Figure 4. Highly transcribed genes influence DNA juxtaposition.

(A) Hi-C contact maps of strains harboring a single parS site at +26° (BWX3403) or -27° (BWX3268). The maps are oriented with the origin at the center of the axes. Dotted lines indicate the positions of the origin (yellow) and the parS sites (black). Schematics show DNA juxtaposition. Red lines highlight the asymmetric juxtaposition adjacent to the highly transcribed genes (red arrows). (B) Hi-C contact maps of the strain harboring the +26° parS site (BWX3403) in the absence or presence of 25 μg/ml rifampicin (rif) for 10 and 30 min. (C) Representative images of cells from (B). DAPI-stained DNA (green) and membranes (red) are shown. Bar, 4 μm. (D) Hi-C contact maps of a strain (BWX3352) harboring a single parS site at -1° and gfp-parB under IPTG control. Cells were induced for 20 min with IPTG, then treated with or without 25 μg/ml rifampicin for 15 min. (E) Schematic model for condensin function. (a) Condensin rings topologically loaded by ParB bound to parS travel down the flanking DNA as handcuffs, (b) resolving newly replicated sister origins by processive loop enlargement.
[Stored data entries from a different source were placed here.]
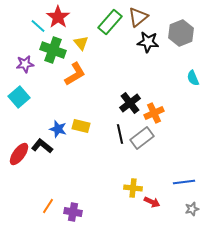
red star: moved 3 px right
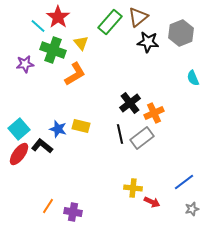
cyan square: moved 32 px down
blue line: rotated 30 degrees counterclockwise
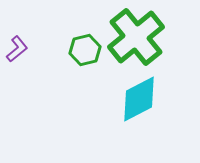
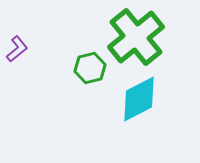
green hexagon: moved 5 px right, 18 px down
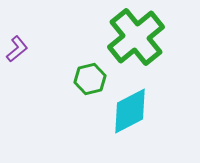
green hexagon: moved 11 px down
cyan diamond: moved 9 px left, 12 px down
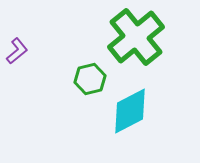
purple L-shape: moved 2 px down
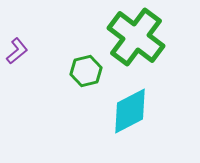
green cross: rotated 14 degrees counterclockwise
green hexagon: moved 4 px left, 8 px up
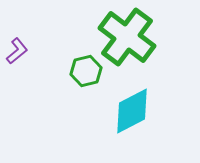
green cross: moved 9 px left
cyan diamond: moved 2 px right
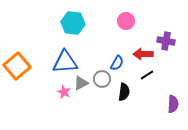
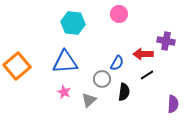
pink circle: moved 7 px left, 7 px up
gray triangle: moved 8 px right, 17 px down; rotated 14 degrees counterclockwise
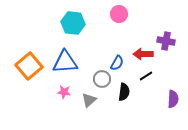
orange square: moved 12 px right
black line: moved 1 px left, 1 px down
pink star: rotated 16 degrees counterclockwise
purple semicircle: moved 5 px up
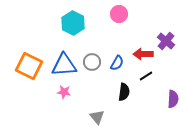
cyan hexagon: rotated 20 degrees clockwise
purple cross: rotated 30 degrees clockwise
blue triangle: moved 1 px left, 3 px down
orange square: rotated 24 degrees counterclockwise
gray circle: moved 10 px left, 17 px up
gray triangle: moved 8 px right, 17 px down; rotated 28 degrees counterclockwise
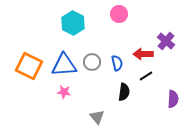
blue semicircle: rotated 42 degrees counterclockwise
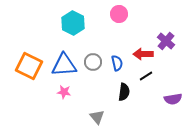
gray circle: moved 1 px right
purple semicircle: rotated 78 degrees clockwise
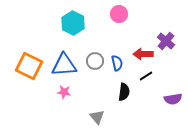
gray circle: moved 2 px right, 1 px up
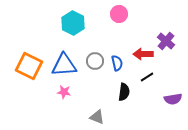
black line: moved 1 px right, 1 px down
gray triangle: rotated 28 degrees counterclockwise
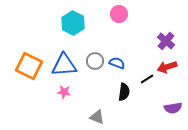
red arrow: moved 24 px right, 13 px down; rotated 18 degrees counterclockwise
blue semicircle: rotated 56 degrees counterclockwise
black line: moved 2 px down
purple semicircle: moved 9 px down
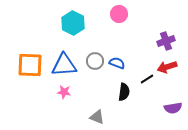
purple cross: rotated 30 degrees clockwise
orange square: moved 1 px right, 1 px up; rotated 24 degrees counterclockwise
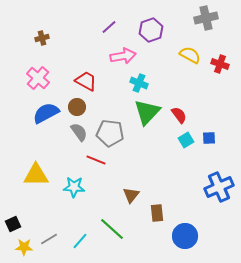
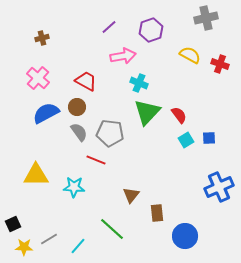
cyan line: moved 2 px left, 5 px down
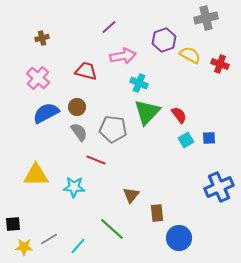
purple hexagon: moved 13 px right, 10 px down
red trapezoid: moved 10 px up; rotated 15 degrees counterclockwise
gray pentagon: moved 3 px right, 4 px up
black square: rotated 21 degrees clockwise
blue circle: moved 6 px left, 2 px down
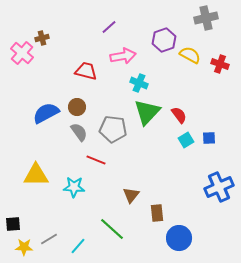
pink cross: moved 16 px left, 25 px up
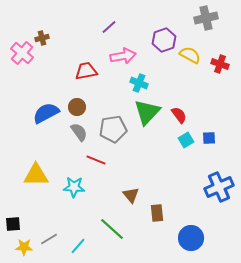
red trapezoid: rotated 25 degrees counterclockwise
gray pentagon: rotated 16 degrees counterclockwise
brown triangle: rotated 18 degrees counterclockwise
blue circle: moved 12 px right
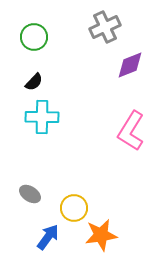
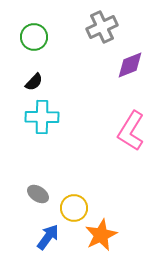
gray cross: moved 3 px left
gray ellipse: moved 8 px right
orange star: rotated 16 degrees counterclockwise
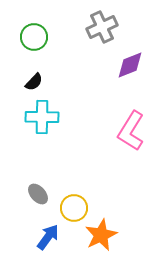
gray ellipse: rotated 15 degrees clockwise
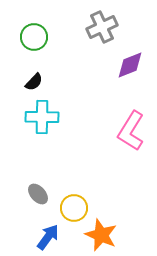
orange star: rotated 24 degrees counterclockwise
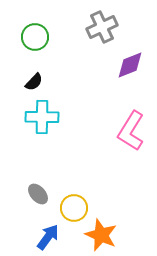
green circle: moved 1 px right
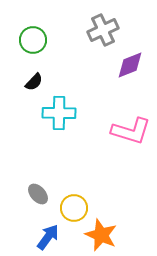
gray cross: moved 1 px right, 3 px down
green circle: moved 2 px left, 3 px down
cyan cross: moved 17 px right, 4 px up
pink L-shape: rotated 105 degrees counterclockwise
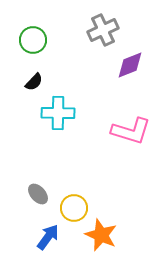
cyan cross: moved 1 px left
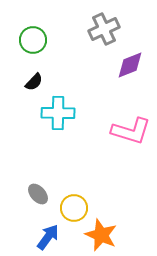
gray cross: moved 1 px right, 1 px up
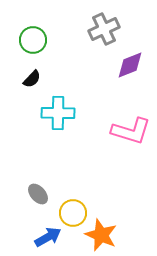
black semicircle: moved 2 px left, 3 px up
yellow circle: moved 1 px left, 5 px down
blue arrow: rotated 24 degrees clockwise
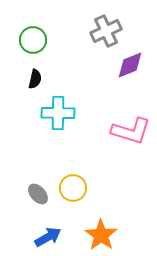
gray cross: moved 2 px right, 2 px down
black semicircle: moved 3 px right; rotated 30 degrees counterclockwise
yellow circle: moved 25 px up
orange star: rotated 12 degrees clockwise
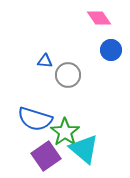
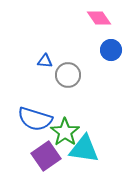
cyan triangle: rotated 32 degrees counterclockwise
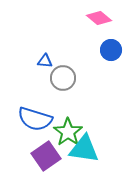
pink diamond: rotated 15 degrees counterclockwise
gray circle: moved 5 px left, 3 px down
green star: moved 3 px right
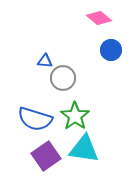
green star: moved 7 px right, 16 px up
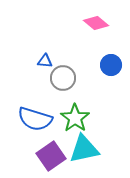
pink diamond: moved 3 px left, 5 px down
blue circle: moved 15 px down
green star: moved 2 px down
cyan triangle: rotated 20 degrees counterclockwise
purple square: moved 5 px right
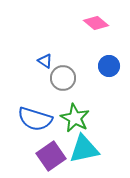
blue triangle: rotated 28 degrees clockwise
blue circle: moved 2 px left, 1 px down
green star: rotated 8 degrees counterclockwise
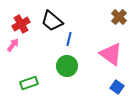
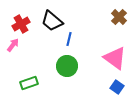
pink triangle: moved 4 px right, 4 px down
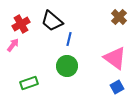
blue square: rotated 24 degrees clockwise
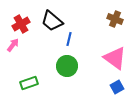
brown cross: moved 4 px left, 2 px down; rotated 21 degrees counterclockwise
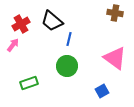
brown cross: moved 6 px up; rotated 14 degrees counterclockwise
blue square: moved 15 px left, 4 px down
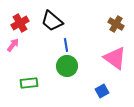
brown cross: moved 1 px right, 11 px down; rotated 21 degrees clockwise
red cross: moved 1 px left, 1 px up
blue line: moved 3 px left, 6 px down; rotated 24 degrees counterclockwise
green rectangle: rotated 12 degrees clockwise
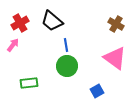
blue square: moved 5 px left
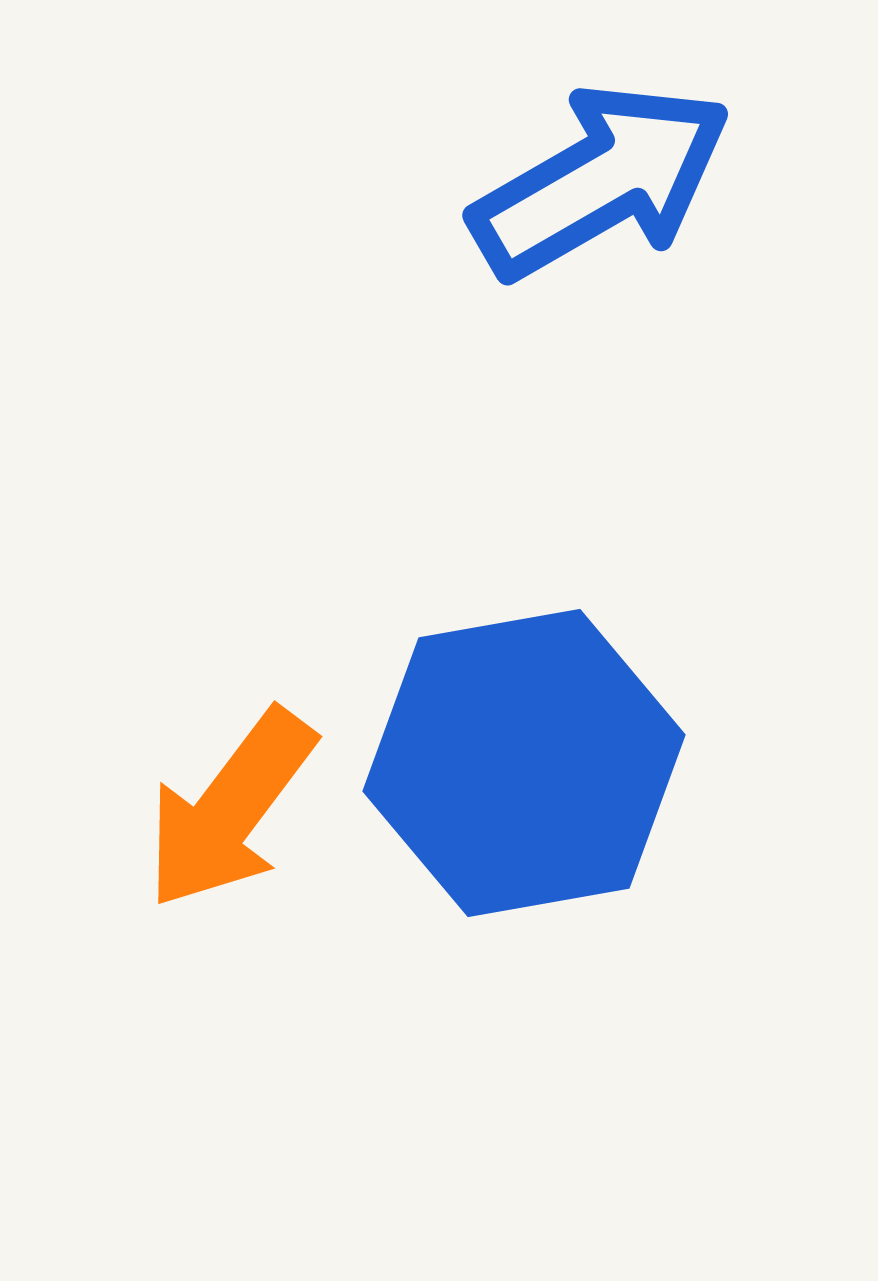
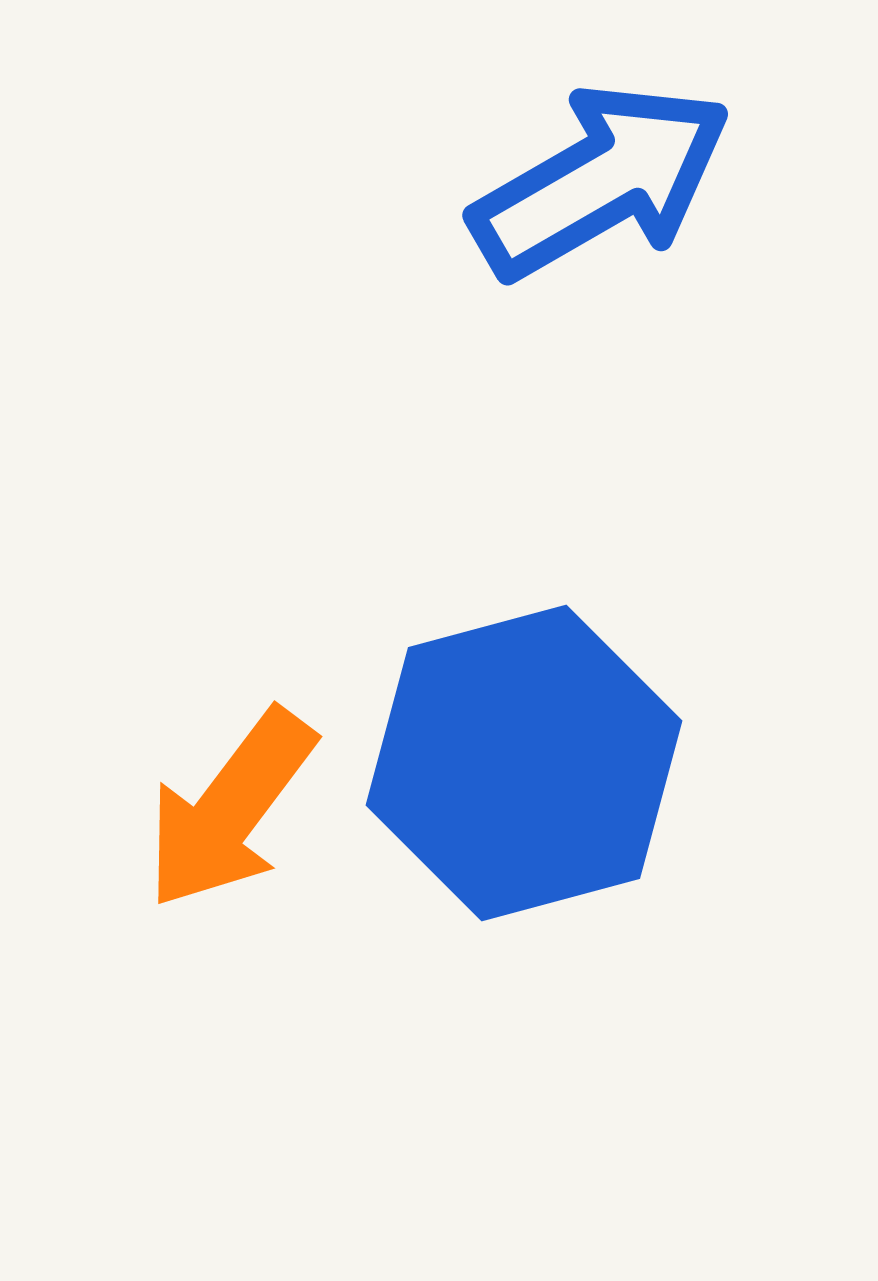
blue hexagon: rotated 5 degrees counterclockwise
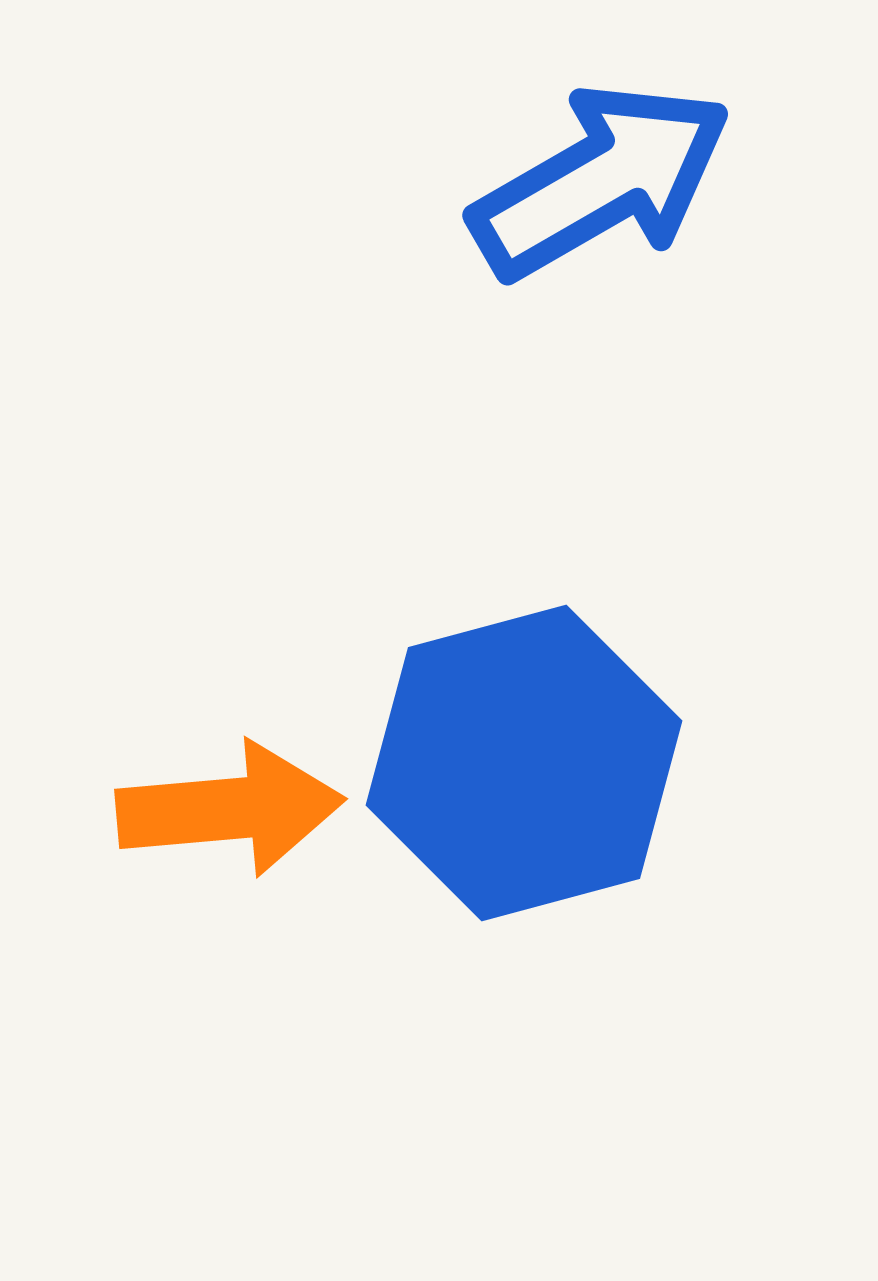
orange arrow: rotated 132 degrees counterclockwise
Alternatively, a single ring composed of one or more condensin complexes could encircle the DNA on both sides of parS (not shown). (c) Condensin tethers encounter supercoiled plectonemes, DNA binding proteins, RNA polymerase, and ribosomes translating nascent transcripts. (d) Schematic model of encounters between tethered rings and either a plectoneme (gray) or a transcription complex.